■ **SEÇÃO DE TEXTO**
┄┄┄┄┄┄
Os discursos são matemas lacanianos por meio dos quais são representados em fórmulas algébricas as maneiras em que se estrutura o laço social desde quatro lugares identificados como agente, verdade, Outro e produção. O discurso da ciência e do capitalismo tomam a dianteira na cena contemporânea. O capitalismo, enquanto discurso resultante de uma mutação no discurso do mestre, traz, em seu matema, o sujeito barrado, faltoso, no lugar de agente e o significante do saber (S2) no lugar de Outro. Nesse discurso não se consuma essa relação com quem o agente estaria suposto a se relacionar; ao invés disso, é estabelecida uma articulação direta do sujeito com o objeto que se produz. Em outras palavras, o saber, cuja matriz hoje são as tecnociências, é quem determina a produção. Já no lugar da verdade, comparecem os significantes mestres de imperativo ao gozo, e no da produção, o objeto a. Desse modo, os significantes mestres que circulam nesse discurso ganham o estatuto de verdade, e o produto é tido como suposto objeto causa de desejo.
┄┄┄┄┄┄
■ **SEÇÃO DE DADOS**
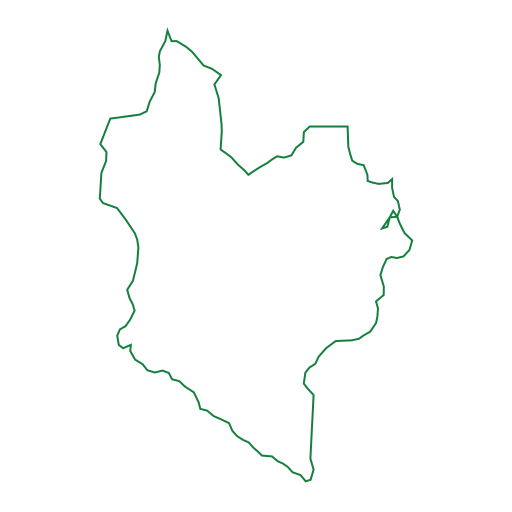 São Sebastião da Amoreira, Paraná, Brazil (Natural Earth projection)
{"feature_id": "56859067B74095202056810", "entity_name": "São Sebastião da Amoreira", "entity_type": "district", "adm_level": 2, "iso_a3": "BRA", "parent_name": "Brazil", "parent_adm1": "Paraná", "projection": "natural_earth1", "projection_center": [-50.715, -23.455], "detail": "fine", "context": "isolated", "style": "outline", "palette": "green", "viewbox_px": 512, "rotation_deg": 0, "n_neighbors": 0, "source": "geoboundaries", "source_scale": "gbopen_adm2", "svg_char_len": 1982}
<svg xmlns="http://www.w3.org/2000/svg" viewBox="0 0 512 512"><path d="M117.2,335.8L118.8,345.0L123.2,348.2L130.8,344.9L130.3,351.1L135.1,359.6L142.5,364.1L147.4,370.3L154.9,372.5L162.5,370.6L168.8,372.9L172.1,379.3L179.2,381.1L184.9,386.5L193.9,392.4L198.7,402.5L200.3,408.9L207.1,410.6L213.7,416.1L220.4,419.0L229.1,423.2L232.4,430.9L237.1,436.1L243.2,440.0L248.7,442.4L253.3,447.6L257.7,451.4L262.0,455.6L272.0,456.4L277.7,461.2L282.6,463.4L287.5,466.7L292.6,472.3L300.6,475.1L305.7,481.3L310.6,479.8L313.6,469.6L310.4,458.6L313.6,395.0L307.7,388.6L303.8,383.6L305.4,372.6L309.6,367.4L315.3,363.8L318.6,356.7L326.1,348.2L335.6,341.1L342.9,340.7L351.2,340.4L359.0,338.8L363.3,335.6L370.3,331.6L376.1,322.9L377.4,316.5L378.0,308.4L376.0,301.4L383.7,295.0L383.8,286.5L380.4,275.1L382.9,267.0L386.6,259.0L391.3,257.0L397.0,258.0L403.5,256.4L409.5,249.9L412.2,240.4L404.6,233.2L399.8,223.6L397.2,216.8L399.8,209.6L397.9,201.1L394.0,196.9L392.1,187.8L392.1,179.1L387.8,183.0L378.6,183.9L372.6,182.6L367.7,181.0L367.4,174.8L363.7,165.2L357.1,163.8L352.2,160.6L350.2,154.2L348.3,146.6L347.6,126.5L309.8,126.5L303.9,132.0L303.3,141.8L296.0,147.8L291.4,155.4L284.0,157.6L277.2,156.3L272.1,159.4L267.4,162.9L260.0,167.1L253.9,171.0L248.4,174.8L244.0,170.0L238.1,164.8L231.3,157.3L226.7,153.8L220.6,149.5L221.8,130.8L221.5,123.9L218.7,98.3L214.4,84.4L221.0,75.2L212.3,69.0L203.6,65.5L195.7,56.1L191.9,51.6L186.2,46.9L176.7,41.1L171.5,41.1L167.5,30.7L165.3,41.1L159.9,51.2L158.8,57.0L159.8,64.9L159.3,72.6L155.7,83.3L154.7,92.1L149.8,101.4L146.7,111.3L139.8,114.6L110.3,118.6L100.3,144.1L106.5,152.1L106.1,161.0L101.4,172.9L99.8,198.6L103.0,203.1L117.1,208.1L126.2,220.3L134.9,233.4L137.2,239.6L138.4,247.5L137.2,263.2L135.4,270.7L132.9,280.8L127.2,289.8L129.7,298.5L132.7,304.1L134.6,310.6L129.9,320.0L125.6,326.1L119.9,329.4L117.2,335.8ZM397.2,216.8L389.7,217.4L393.2,210.8L397.2,216.8ZM389.7,217.4L387.3,226.8L382.1,228.4L389.7,217.4Z" fill="none" stroke="#15803d" stroke-width="2"/></svg>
┄┄┄┄┄┄
■ **SUAS INSTRUÇÕES**
Segundo o texto sobre os discursos lacanianos, quais são os quatro lugares a partir dos quais se estrutura o laço social? A listagem constitui material à parte, independente do texto.

■ **RESULTADO DA TAREFA**
Agente, verdade, Outro e produção.